The decision to approve the medication was based on evidence that the drug can significantly reduce levels of a protein that has been linked to damage to nerve cells. Biogen has argued that these results are reasonably likely to help patients, even though the drug, in a clinical trial, did not significantly slow the progression of the disease, as measured by patients’ ability to speak, swallow and perform other activities of daily living.

The FDA authorized the treatment via a policy that allows a drug to be fast-tracked onto the market under certain circumstances before there is conclusive proof that it works. Biogen will be required to provide confirmatory evidence, from ongoing clinical research, to keep the drug on the market.

The approval of Qalsody reflects the FDA's push to be more flexible in approving treatments for patients with devastating illnesses and few, if any, options.

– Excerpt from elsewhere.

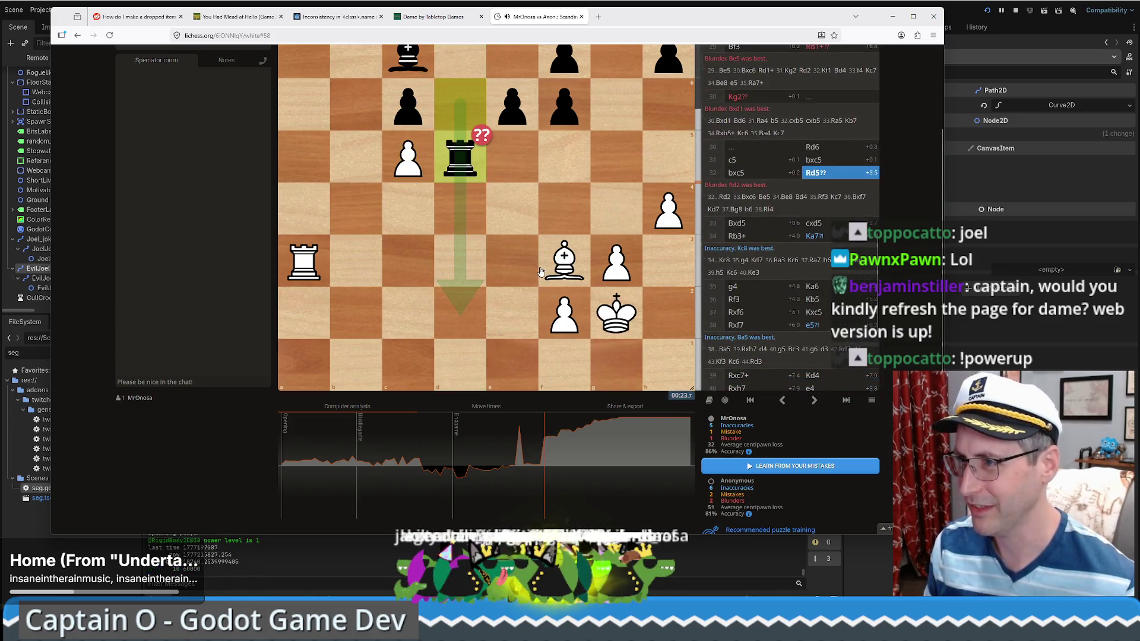
{"action": "scroll", "coordinate": [543, 270], "scroll_direction": "up", "scroll_amount": 5}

Despite the uncertainty about its benefit, Qalsody's approval is widely seen as more justifiable than that of Aduhelm, another drug from Biogen. Aduhelm prompted an outcry when the FDA approved it in 2021 to treat Alzheimer’s despite a lack of evidence that it worked.

Before Qalsody, only three A.L.S. medications were approved in the United States, and they have not significantly altered the course of the disease. Biogen said it would price the drug “within a range comparable to other recently launched A.L.S. treatments.” An A.L.S. therapy approved last year was priced at $158,000 annually.

A.L.S. patients and advocacy groups mounted an impassioned campaign for the drug, and FDA officials wrote last month that their approach to evaluating such medications had been shaped by the agency’s “interactions with patients and their caregivers who describe their willingness to accept less certainty about effectiveness in return for earlier access to much-needed medicines.”